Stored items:
Start of Block

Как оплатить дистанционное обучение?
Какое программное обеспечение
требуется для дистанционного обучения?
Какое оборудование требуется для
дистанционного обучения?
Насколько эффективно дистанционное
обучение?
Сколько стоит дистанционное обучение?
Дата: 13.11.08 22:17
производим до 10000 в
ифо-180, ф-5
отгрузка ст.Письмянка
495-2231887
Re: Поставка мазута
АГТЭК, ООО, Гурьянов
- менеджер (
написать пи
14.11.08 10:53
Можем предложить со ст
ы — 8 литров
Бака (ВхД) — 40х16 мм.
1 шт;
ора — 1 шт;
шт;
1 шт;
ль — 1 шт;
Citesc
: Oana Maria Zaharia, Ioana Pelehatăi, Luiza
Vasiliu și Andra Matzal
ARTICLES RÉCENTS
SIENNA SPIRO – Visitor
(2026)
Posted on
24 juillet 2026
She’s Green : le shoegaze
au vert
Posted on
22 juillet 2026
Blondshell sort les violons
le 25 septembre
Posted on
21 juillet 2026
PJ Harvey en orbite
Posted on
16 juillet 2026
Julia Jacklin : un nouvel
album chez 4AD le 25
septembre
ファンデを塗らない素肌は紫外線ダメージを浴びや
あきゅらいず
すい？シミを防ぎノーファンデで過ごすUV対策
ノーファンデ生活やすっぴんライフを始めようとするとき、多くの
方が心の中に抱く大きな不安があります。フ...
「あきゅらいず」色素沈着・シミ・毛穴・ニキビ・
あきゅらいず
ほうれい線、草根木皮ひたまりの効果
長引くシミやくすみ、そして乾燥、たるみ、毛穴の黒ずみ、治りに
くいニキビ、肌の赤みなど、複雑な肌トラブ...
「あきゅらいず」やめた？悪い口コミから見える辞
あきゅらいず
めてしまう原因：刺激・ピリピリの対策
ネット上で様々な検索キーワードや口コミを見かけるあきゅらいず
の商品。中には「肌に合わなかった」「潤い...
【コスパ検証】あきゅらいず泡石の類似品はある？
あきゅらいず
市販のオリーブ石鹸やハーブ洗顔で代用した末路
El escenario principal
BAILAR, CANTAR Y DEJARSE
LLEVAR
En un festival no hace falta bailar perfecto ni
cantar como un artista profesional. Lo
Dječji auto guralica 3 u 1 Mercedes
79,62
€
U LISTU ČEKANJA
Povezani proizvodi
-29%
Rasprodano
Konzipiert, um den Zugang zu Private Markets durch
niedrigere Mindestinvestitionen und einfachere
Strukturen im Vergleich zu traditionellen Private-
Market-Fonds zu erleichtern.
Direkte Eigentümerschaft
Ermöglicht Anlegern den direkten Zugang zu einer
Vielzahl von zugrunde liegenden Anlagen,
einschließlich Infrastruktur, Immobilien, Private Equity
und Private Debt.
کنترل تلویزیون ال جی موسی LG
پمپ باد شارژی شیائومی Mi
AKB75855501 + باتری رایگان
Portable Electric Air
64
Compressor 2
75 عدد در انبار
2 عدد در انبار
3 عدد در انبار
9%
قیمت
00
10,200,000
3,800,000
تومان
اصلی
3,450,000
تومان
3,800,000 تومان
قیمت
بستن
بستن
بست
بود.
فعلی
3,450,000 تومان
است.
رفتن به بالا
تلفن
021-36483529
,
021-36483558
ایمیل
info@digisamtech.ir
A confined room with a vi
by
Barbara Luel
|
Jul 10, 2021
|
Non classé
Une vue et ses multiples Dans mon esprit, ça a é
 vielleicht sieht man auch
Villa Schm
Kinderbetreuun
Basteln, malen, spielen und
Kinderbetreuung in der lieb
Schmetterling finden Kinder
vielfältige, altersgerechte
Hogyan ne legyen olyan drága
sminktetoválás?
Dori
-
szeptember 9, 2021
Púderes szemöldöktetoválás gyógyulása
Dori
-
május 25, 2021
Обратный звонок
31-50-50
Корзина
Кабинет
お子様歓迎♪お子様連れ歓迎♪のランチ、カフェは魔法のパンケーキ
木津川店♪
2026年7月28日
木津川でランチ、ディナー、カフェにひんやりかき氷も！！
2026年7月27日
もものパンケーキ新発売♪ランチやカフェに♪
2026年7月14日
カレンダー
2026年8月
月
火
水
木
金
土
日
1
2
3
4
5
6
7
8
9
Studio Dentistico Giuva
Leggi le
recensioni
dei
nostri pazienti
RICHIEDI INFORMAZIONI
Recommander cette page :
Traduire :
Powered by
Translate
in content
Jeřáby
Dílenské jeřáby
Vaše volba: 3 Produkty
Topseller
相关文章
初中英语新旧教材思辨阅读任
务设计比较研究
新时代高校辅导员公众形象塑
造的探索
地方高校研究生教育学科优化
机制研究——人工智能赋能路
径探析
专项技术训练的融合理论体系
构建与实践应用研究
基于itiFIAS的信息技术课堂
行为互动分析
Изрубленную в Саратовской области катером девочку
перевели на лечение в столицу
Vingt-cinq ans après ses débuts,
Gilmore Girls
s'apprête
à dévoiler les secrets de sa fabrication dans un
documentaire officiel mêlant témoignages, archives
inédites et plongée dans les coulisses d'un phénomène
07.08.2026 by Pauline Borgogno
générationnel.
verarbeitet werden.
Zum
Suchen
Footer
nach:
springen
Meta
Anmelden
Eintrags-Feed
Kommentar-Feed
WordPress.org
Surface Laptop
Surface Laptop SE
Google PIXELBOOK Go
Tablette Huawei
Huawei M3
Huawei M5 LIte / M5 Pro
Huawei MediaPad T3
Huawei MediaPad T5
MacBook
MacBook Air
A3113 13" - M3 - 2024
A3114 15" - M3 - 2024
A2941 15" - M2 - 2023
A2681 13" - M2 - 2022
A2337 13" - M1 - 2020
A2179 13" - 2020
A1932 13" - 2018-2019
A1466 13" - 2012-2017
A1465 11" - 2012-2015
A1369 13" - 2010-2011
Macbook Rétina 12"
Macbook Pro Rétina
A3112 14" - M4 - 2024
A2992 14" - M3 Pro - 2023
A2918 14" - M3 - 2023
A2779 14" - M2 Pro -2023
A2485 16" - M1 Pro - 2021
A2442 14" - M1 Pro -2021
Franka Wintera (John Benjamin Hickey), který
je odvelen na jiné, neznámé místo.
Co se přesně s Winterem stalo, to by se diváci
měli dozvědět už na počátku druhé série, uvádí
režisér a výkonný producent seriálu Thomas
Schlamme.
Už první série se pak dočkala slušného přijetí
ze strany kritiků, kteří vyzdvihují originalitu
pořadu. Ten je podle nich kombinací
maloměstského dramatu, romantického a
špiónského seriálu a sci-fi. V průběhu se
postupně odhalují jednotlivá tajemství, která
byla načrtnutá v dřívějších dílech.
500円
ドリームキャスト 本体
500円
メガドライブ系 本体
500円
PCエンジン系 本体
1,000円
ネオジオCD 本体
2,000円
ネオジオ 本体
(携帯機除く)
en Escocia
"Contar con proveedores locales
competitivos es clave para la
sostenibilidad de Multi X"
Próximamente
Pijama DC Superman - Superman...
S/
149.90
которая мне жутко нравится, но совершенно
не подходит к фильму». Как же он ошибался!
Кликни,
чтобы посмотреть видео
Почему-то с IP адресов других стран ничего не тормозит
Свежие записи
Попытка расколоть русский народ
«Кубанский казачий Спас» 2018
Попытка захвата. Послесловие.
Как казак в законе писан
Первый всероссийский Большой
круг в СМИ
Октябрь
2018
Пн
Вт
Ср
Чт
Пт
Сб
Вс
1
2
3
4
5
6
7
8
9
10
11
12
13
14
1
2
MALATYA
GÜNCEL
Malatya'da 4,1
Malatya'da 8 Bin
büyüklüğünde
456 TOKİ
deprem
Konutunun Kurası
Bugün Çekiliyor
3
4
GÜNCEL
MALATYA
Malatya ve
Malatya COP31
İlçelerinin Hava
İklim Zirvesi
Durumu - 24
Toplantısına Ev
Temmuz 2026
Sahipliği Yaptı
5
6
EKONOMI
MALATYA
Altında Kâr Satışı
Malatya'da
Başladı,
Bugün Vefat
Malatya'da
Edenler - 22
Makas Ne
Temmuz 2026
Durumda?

End of Block

* **TO DO**
Starting at the first line and ending at the line containing "Сколько стоит дистанционное обучение?", write these lines out again with "обучения" swapped for "образования" and nothing else changed.

* **RESULT FOR THIS EXERCISE**
Как оплатить дистанционное обучение?
Какое программное обеспечение
требуется для дистанционного образования?
Какое оборудование требуется для
дистанционного образования?
Насколько эффективно дистанционное
обучение?
Сколько стоит дистанционное обучение?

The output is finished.